● Work task
All lines from the one containing "Numbers: x, y, z, sx, sy, sz, roll, pitch, yaw." through the end of the data below must be reproduced exactly, and no others.

● Extracted entries
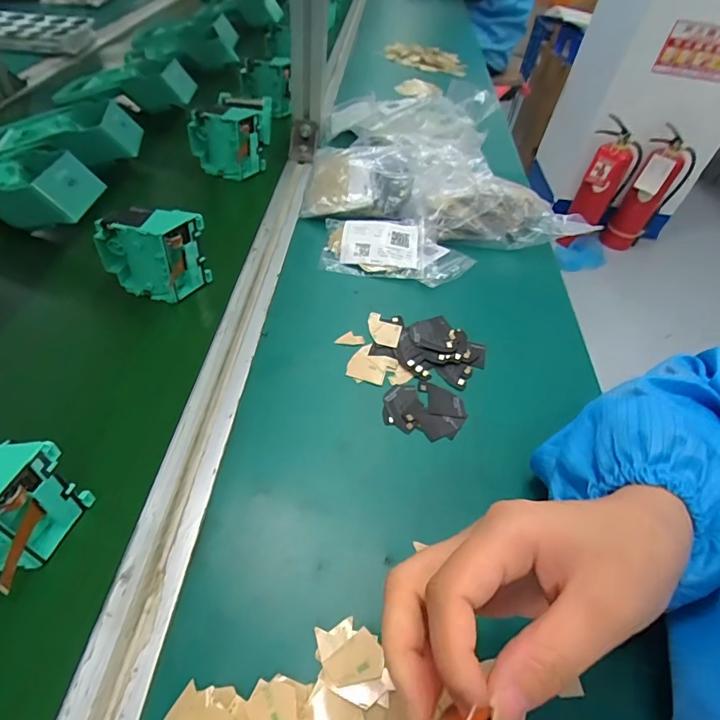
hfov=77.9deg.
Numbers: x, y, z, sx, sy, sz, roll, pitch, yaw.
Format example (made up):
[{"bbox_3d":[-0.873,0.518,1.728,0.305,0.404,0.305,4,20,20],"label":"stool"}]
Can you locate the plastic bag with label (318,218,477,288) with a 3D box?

● Task result
Numbers: x, y, z, sx, sy, sz, roll, pitch, yaw.
Format example (made up):
[{"bbox_3d":[-0.873,0.518,1.728,0.305,0.404,0.305,4,20,20],"label":"stool"}]
Can you locate the plastic bag with label (318,218,477,288) with a 3D box?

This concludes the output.